■ How to complete this task ■
Go line by line through the data below and count those that hold "която". Return only the number.
▶
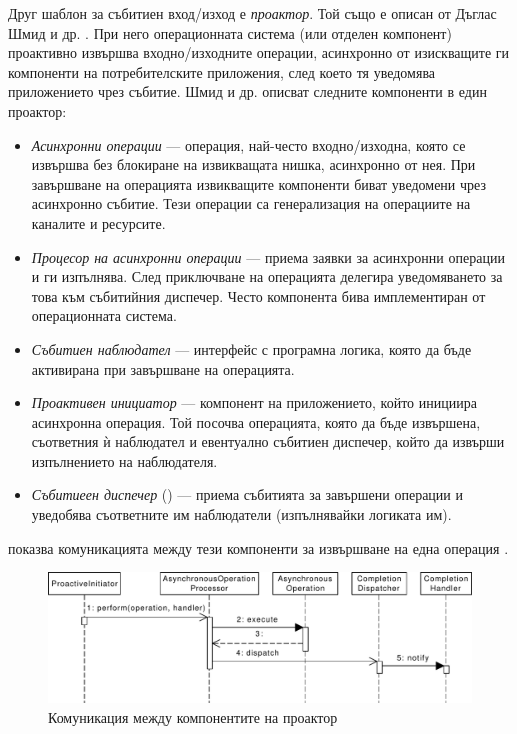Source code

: Друг шаблон за събитиен вход/изход е \emph{проактор}. Той също е описан от Дъглас Шмид и др. \cite{pyarali1997Proactor}. При него операционната система (или отделен компонент) проактивно извършва входно/изходните операции, асинхронно от изискващите ги компоненти на потребителските приложения, след което тя уведомява приложението чрез събитие. Шмид и др. описват следните компоненти в един проактор:

\begin{itemize}
  \item \emph{Асинхронни операции} — операция, най-често входно/изходна, която се извършва без блокиране на извикващата нишка, асинхронно от нея. При завършване на операцията извикващите компоненти биват уведомени чрез асинхронно събитие. Тези операции са генерализация на операциите на каналите и ресурсите.
  
  \item \emph{Процесор на асинхронни операции} — приема заявки за асинхронни операции и ги изпълнява. След приключване на операцията делегира уведомяването за това към събитийния диспечер. Често компонента бива имплементиран от операционната система.
  
  \item \emph{Събитиен наблюдател} — интерфейс с програмна логика, която да бъде активирана при завършване на операцията.
  
  \item \emph{Проактивен инициатор} — компонент на приложението, който инициира асинхронна операция. Той посочва операцията, която да бъде извършена, съответния ѝ наблюдател и евентуално събитиен диспечер, който да извърши изпълнението на наблюдателя.
  
  \item \emph{Събитиеен диспечер} () — приема събитията за завършени операции и уведобява съответните им наблюдатели (изпълнявайки логиката им).
\end{itemize}

 показва комуникацията между тези компоненти за извършване на една операция \cite{pyarali1997Proactor}.

\begin{figure}
  \centering\includegraphics[width=\textwidth]{images/proactor.pdf}
  \caption{Комуникация между компонентите на проактор}
  \label{fig:proactor-communication}
\end{figure}

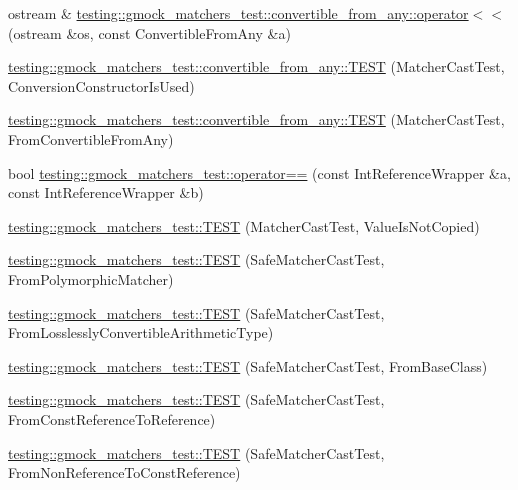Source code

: \begin{DoxyCompactItemize}
\item 
ostream \& \mbox{\hyperlink{namespacetesting_1_1gmock__matchers__test_1_1convertible__from__any_a8bc42601c60dc9c5e42861c922d63e64}{testing\+::gmock\+\_\+matchers\+\_\+test\+::convertible\+\_\+from\+\_\+any\+::operator$<$$<$}} (ostream \&os, const Convertible\+From\+Any \&a)
\item 
\mbox{\hyperlink{namespacetesting_1_1gmock__matchers__test_1_1convertible__from__any_af5ebdc7f68d7e1e48c6dacfaffd6f58a}{testing\+::gmock\+\_\+matchers\+\_\+test\+::convertible\+\_\+from\+\_\+any\+::\+T\+E\+ST}} (Matcher\+Cast\+Test, Conversion\+Constructor\+Is\+Used)
\item 
\mbox{\hyperlink{namespacetesting_1_1gmock__matchers__test_1_1convertible__from__any_a72a4c336022bdea69ce15ba085f0e58e}{testing\+::gmock\+\_\+matchers\+\_\+test\+::convertible\+\_\+from\+\_\+any\+::\+T\+E\+ST}} (Matcher\+Cast\+Test, From\+Convertible\+From\+Any)
\item 
bool \mbox{\hyperlink{namespacetesting_1_1gmock__matchers__test_a33c068c32bf5118e5be92771b146db77}{testing\+::gmock\+\_\+matchers\+\_\+test\+::operator==}} (const Int\+Reference\+Wrapper \&a, const Int\+Reference\+Wrapper \&b)
\item 
\mbox{\hyperlink{namespacetesting_1_1gmock__matchers__test_ae99c08c8a815964b61f98a4785cf79b5}{testing\+::gmock\+\_\+matchers\+\_\+test\+::\+T\+E\+ST}} (Matcher\+Cast\+Test, Value\+Is\+Not\+Copied)
\item 
\mbox{\hyperlink{namespacetesting_1_1gmock__matchers__test_a29c04361c022a71711dbf9d3cf2a5050}{testing\+::gmock\+\_\+matchers\+\_\+test\+::\+T\+E\+ST}} (Safe\+Matcher\+Cast\+Test, From\+Polymorphic\+Matcher)
\item 
\mbox{\hyperlink{namespacetesting_1_1gmock__matchers__test_a70bbe53742db988a828d9e8201e34770}{testing\+::gmock\+\_\+matchers\+\_\+test\+::\+T\+E\+ST}} (Safe\+Matcher\+Cast\+Test, From\+Losslessly\+Convertible\+Arithmetic\+Type)
\item 
\mbox{\hyperlink{namespacetesting_1_1gmock__matchers__test_a937469149aee65efde526091af1e4f78}{testing\+::gmock\+\_\+matchers\+\_\+test\+::\+T\+E\+ST}} (Safe\+Matcher\+Cast\+Test, From\+Base\+Class)
\item 
\mbox{\hyperlink{namespacetesting_1_1gmock__matchers__test_a14ba7c67551222321056e4da6708010f}{testing\+::gmock\+\_\+matchers\+\_\+test\+::\+T\+E\+ST}} (Safe\+Matcher\+Cast\+Test, From\+Const\+Reference\+To\+Reference)
\item 
\mbox{\hyperlink{namespacetesting_1_1gmock__matchers__test_ad53741423311d4f76d9d980f59ec8d65}{testing\+::gmock\+\_\+matchers\+\_\+test\+::\+T\+E\+ST}} (Safe\+Matcher\+Cast\+Test, From\+Non\+Reference\+To\+Const\+Reference)

\end{DoxyCompactItemize}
◀
■ Answer box ■
3